The increase will bring a new set of costs to insurers as they implement the change to their products. It will also have a knock-on effect for consumers purchasing car, home, pet, private medical, and commercial insurance. According to the Association of British Insurers (ABI), the collective impact of the three IPT rises will add more than £25 to the average comprehensive car policy, £19 to combined home policies, and almost £20 to pet insurance.
The ABI called for a freeze on IPT in advance of the Autumn Statement, warning that a further increase could have a detrimental impact by lowering uptake of insurance altogether if customers do not feel they can afford it. Customers are already sensitive to price when it comes to insurance, especially within the private motor and pet insurance markets, where premiums have been increasing regardless of IPT due to growing claims costs associated with whiplash and vet fee inflation.

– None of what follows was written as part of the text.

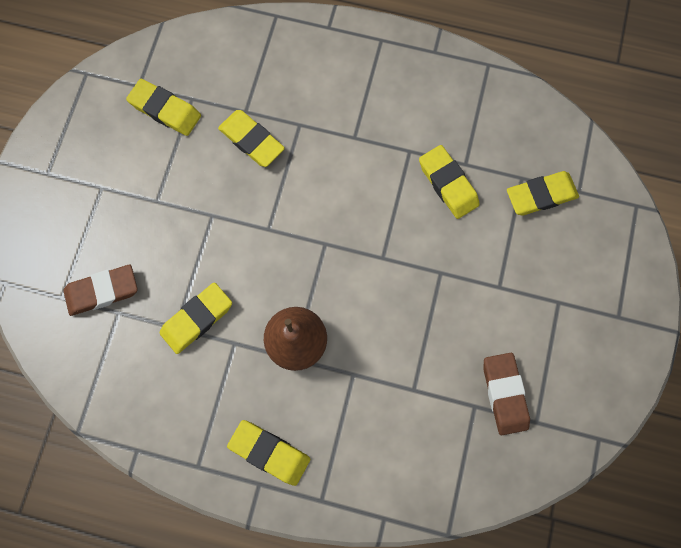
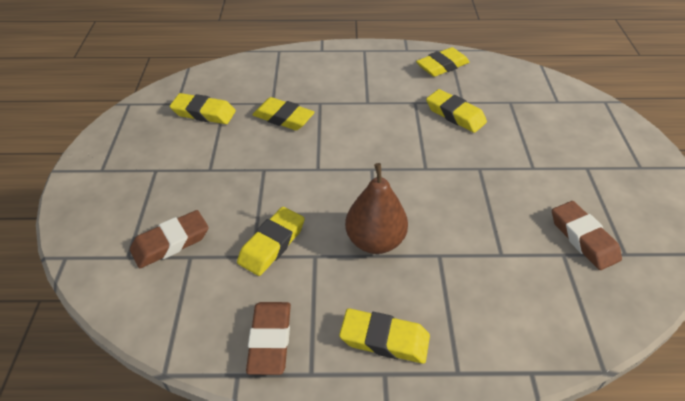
camera: 15 degrees left, 30 degrees down
(171, 425) = (270, 340): none -> brown eraser
(540, 195) = (530, 108): yellow eraser -> yellow eraser (442, 66)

The government recently announced that it hopes to lower private motor insurance premiums for customers through a crackdown on whiplash claims, allowing insurers to pass on an average saving of £40 to consumers on their policy. But considering that rises in IPT are estimated to add more than £25 to the average comprehensive motor insurance policy, the overall value of government reforms seems debatable.
The fear is that IPT will continue to rise towards the higher rate of 20%, which is already applied to travel insurance. It is also noteworthy that several major EU countries levy higher amounts, such as Germany with an equivalent tax rate of 19%. However, it would be irresponsible to keep increasing IPT. Although the 2% rise is estimated to generate £855m per year for the government according to our UK General Insurance Competitor Analytics tool, customers will be put at a disadvantage though higher premiums, and will become vulnerable if they no longer decide to purchase insurance due to rising costs.